Emerging high-speed edge connectivity options – particularly wireless 5G and satellite communications – and sound security practices together enable scaling of applications to mission levels. True, Gulla said, commercial clouds have long enabled scaling thanks to their elasticity.

“But what we’ve seen is while [clouds] are focused on the individual data centers, we’re starting to see a scale from a geographic perspective,” Gulla said. “So as new data centers come online that are more tactically, geographically located closer to the battlefield, as well as this near-edge, far-edge model … that’s enabling the scale to grow horizontally.” That model helps maintain fast response times and more effective mission enablement, he said.

Gulla said growing number of organizations, including agencies, are containerizing, rather than virtualizing, applications, data, and their dependencies.

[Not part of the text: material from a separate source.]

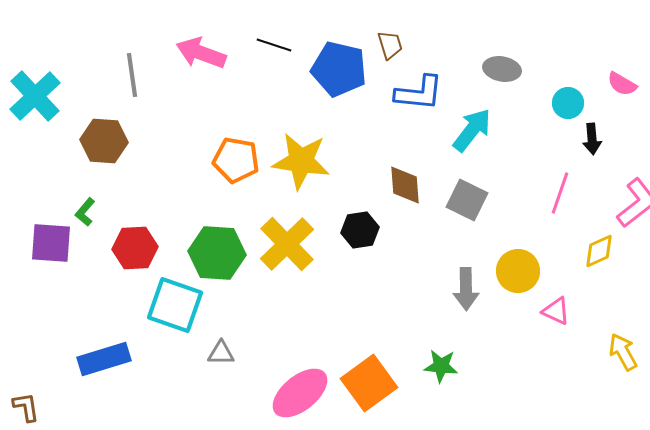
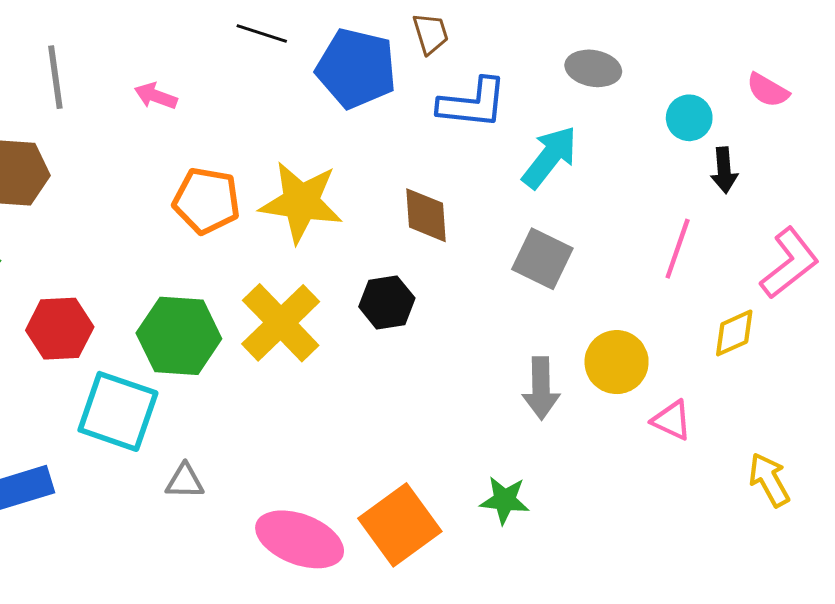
pink arrow: (201, 53) -> (156, 96), moved, size x0.6
brown diamond: (405, 185) -> (426, 215), moved
pink ellipse: (300, 393) -> (300, 539), turned 60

And they’re managing and orchestrating the deployment of containers with Kubernetes. That approach enables administration of hundreds or thousands of instances of applications on as many commodity computers. Moreover, Kubernetes is open source, with companies like Rancher offering it with value-added services.

Gulla described Kubernetes as an orchestration framework for deploying container. As software, it’s also “a great community comprised of different special interest groups focusing on the different facets of computing. So there’s an entire ecosystem under security, under storage, under networking, under disaster recovery, multi cluster. It’s little fifedoms within a larger community that percolate up to be that platform we know as Kubernetes.”

The efficiencies that characterize the ability to rapidly spin up new instances of containerized applications from a single administration console extend upstream to the development process, Gulla pointed out. In fact, you get “efficiency up and down the stack, all the way from the actual system administrators responsible for the servers, to the developers themselves,” he said. “Not just in the creation of the software, but the maintenance from day two and beyond.” In DevSecOps environment such as that operated by the Air Force, an important goal is repeatable software builds through automation and validation testing.

Under the Kubernetes management regime, “it shouldn’t matter where a developer is writing code, they can push a code commit, and it will rebuild, rescan and re-implement those code changes all the way up, possibly directly into production. That is saving a huge amount of time. And everyone knows, time is money.”